Ppl just aren't as funny as we are
Saw a Delta Zeta recruitment poster today. On it, somebody added, "All you need is your daddy's credit card and a lack of self-respect."
on a side note you can NOT make bong water out of a pear
Just took my pill on time for two days in a row. I deserve a prize.
Not having phil's child is good enough.
I said i love rain, just to change the subject, and he said 'id like to do it in the rain'. Dear lord.

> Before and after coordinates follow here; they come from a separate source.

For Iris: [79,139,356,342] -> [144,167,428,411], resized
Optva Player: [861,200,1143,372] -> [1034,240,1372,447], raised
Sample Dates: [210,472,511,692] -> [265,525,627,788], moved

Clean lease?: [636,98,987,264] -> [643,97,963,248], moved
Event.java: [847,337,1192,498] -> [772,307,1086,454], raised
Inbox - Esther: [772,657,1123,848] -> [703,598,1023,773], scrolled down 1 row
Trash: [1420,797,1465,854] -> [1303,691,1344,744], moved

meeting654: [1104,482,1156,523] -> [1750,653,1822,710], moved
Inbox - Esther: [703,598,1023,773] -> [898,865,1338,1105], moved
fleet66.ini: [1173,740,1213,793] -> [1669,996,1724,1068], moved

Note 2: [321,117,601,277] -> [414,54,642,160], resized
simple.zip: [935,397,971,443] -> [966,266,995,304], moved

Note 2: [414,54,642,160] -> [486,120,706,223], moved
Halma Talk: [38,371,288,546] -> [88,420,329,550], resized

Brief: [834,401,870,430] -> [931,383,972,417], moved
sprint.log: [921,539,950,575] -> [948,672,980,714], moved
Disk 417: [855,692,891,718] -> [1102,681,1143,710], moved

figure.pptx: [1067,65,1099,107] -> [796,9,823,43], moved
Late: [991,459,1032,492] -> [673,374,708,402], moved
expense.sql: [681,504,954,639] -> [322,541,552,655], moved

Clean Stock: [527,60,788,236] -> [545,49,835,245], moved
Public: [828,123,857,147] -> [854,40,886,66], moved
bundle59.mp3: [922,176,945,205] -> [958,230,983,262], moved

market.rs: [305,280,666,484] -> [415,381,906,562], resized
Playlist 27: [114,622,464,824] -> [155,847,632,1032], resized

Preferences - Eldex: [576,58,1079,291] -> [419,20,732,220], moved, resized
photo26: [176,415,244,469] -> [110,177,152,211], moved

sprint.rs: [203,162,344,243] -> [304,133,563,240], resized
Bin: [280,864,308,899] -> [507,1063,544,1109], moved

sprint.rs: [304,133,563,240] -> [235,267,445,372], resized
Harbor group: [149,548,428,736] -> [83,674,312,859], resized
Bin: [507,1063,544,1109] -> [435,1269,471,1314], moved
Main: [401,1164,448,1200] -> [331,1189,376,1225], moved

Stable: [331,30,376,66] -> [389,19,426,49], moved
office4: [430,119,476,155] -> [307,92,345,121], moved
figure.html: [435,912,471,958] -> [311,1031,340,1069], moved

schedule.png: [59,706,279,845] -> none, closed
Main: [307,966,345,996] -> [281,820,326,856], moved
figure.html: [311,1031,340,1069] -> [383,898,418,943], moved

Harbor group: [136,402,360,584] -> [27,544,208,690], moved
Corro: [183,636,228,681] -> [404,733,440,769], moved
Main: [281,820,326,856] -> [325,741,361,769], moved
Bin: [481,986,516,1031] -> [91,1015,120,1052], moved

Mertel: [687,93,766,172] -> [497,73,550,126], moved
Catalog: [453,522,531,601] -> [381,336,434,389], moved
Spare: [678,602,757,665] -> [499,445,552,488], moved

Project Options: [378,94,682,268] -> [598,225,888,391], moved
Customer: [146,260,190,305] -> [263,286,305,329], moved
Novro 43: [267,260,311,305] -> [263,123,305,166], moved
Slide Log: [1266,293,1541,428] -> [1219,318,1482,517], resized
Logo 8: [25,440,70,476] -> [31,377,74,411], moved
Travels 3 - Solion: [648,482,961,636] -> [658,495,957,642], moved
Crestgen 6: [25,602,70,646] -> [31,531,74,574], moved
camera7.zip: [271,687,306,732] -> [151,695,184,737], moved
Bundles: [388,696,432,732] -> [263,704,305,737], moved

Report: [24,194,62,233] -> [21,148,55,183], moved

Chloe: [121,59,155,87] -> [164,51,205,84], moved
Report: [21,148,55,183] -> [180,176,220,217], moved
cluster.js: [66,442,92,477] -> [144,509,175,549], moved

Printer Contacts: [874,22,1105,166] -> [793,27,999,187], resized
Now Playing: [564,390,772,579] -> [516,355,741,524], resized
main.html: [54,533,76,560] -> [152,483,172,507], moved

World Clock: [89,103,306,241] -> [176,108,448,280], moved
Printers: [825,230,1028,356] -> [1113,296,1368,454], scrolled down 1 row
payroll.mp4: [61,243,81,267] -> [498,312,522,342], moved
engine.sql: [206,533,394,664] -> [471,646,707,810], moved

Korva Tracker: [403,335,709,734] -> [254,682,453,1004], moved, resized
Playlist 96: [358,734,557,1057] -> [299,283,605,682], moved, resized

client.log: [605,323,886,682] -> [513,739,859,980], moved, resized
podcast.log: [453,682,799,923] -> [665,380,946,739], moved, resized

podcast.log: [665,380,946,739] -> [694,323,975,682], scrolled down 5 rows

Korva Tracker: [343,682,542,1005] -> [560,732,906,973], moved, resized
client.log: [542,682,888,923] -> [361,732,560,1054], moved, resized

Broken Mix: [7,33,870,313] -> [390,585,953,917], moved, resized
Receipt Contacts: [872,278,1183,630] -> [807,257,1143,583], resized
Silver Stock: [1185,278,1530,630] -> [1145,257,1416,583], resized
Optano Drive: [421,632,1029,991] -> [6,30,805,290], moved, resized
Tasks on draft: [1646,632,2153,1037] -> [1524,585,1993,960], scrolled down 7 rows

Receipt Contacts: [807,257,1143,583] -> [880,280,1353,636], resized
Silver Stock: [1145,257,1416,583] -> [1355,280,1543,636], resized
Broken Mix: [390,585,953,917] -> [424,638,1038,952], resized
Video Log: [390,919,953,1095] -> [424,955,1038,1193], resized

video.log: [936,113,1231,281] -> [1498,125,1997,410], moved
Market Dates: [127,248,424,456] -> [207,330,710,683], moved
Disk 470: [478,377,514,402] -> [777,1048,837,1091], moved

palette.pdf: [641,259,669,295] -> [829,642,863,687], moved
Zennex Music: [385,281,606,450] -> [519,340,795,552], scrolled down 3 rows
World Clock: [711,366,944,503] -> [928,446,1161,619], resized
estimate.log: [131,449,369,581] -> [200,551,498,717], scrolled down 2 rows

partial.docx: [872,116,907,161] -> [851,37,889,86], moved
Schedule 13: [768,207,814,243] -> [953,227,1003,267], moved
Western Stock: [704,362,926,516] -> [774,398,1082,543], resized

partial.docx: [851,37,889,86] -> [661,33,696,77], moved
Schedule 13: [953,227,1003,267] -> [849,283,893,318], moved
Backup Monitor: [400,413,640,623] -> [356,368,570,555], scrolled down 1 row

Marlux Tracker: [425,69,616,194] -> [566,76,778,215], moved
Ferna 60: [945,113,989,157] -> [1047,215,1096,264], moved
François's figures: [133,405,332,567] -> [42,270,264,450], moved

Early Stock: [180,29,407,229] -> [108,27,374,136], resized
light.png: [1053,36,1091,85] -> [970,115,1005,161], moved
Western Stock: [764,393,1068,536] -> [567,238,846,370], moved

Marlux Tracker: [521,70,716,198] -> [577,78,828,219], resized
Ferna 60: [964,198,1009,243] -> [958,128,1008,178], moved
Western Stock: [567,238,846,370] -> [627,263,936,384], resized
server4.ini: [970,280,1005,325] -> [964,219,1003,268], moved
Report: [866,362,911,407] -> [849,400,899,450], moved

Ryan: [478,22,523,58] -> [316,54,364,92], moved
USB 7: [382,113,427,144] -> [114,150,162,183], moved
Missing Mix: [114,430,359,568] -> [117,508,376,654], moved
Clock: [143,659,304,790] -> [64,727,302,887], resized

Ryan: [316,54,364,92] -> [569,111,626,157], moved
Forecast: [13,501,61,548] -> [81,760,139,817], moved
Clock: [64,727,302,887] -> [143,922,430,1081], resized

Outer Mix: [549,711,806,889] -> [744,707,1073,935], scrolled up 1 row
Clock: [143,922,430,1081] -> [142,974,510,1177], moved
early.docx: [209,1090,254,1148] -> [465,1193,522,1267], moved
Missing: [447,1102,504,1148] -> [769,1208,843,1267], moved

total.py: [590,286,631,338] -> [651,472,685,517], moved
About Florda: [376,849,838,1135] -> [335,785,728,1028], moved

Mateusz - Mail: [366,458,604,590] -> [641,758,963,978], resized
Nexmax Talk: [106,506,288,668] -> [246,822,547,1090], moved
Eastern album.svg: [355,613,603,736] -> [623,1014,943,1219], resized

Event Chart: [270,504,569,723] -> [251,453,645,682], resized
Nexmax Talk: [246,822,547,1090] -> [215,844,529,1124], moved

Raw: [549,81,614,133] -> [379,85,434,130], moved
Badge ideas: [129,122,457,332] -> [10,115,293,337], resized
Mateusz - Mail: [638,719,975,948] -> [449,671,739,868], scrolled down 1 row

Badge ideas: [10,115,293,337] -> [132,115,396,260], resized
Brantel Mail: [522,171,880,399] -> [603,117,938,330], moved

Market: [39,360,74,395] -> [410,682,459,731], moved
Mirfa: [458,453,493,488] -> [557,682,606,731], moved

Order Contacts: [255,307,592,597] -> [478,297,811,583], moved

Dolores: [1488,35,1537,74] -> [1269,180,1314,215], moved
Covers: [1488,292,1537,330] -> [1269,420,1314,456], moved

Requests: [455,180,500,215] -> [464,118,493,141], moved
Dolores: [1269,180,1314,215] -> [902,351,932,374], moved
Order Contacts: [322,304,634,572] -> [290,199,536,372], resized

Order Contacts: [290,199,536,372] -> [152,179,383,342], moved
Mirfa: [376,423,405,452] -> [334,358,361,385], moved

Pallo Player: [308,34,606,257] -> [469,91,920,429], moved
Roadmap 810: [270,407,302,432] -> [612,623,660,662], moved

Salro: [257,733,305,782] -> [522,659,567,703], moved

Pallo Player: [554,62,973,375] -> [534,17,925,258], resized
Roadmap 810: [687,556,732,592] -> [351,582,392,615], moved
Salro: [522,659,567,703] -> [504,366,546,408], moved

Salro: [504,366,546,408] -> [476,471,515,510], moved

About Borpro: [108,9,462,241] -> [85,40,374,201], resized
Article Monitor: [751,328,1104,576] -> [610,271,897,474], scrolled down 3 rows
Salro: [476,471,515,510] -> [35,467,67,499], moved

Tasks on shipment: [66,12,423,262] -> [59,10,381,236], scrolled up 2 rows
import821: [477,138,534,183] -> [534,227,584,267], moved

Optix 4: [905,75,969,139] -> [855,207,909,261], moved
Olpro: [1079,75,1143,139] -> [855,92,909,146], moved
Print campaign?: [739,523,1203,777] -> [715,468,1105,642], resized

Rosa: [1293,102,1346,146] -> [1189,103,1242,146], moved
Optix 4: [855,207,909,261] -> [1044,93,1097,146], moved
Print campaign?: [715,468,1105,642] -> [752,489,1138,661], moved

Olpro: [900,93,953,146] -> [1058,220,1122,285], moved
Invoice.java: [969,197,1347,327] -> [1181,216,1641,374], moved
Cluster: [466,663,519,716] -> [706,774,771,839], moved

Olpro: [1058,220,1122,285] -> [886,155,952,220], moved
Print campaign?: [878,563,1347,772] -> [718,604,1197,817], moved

He doesnt stop
I just remember thinking that if i ran really fast through the house, no one would notice i was naked.
HE HAS A FUCKING TWIN. HE HAS A TWIN. I'M NOT DRUNK THERE IS TWO OF THEM.
Ok, it is technically a gay bar but it's a total dive w/ strong drinks. The important thing is you can start drinking at 11:00 am without judgement
oh oh oh, and apparently you can bring in your own snacks. Some old dude just gave me cashews and cheetos.
Gotta get new sheets. ..I fucked the satin off mine.
There's a ton of international students in my suite and I'm just sitting in this chair with no pants on eating frosted flakes
he told me he didn't like my name so he was going to call me Casey instead
Wait... why were you finger painting at one in the morning?
You know that episode of Spongebob where Patrick teaches Spongebob to be fancy? His dick was like that, only fancier.
Is it wrong for me to wish my cat had arms to get me a beer?
Put down the Captain Crunch and get over here. It’s a dickfest!!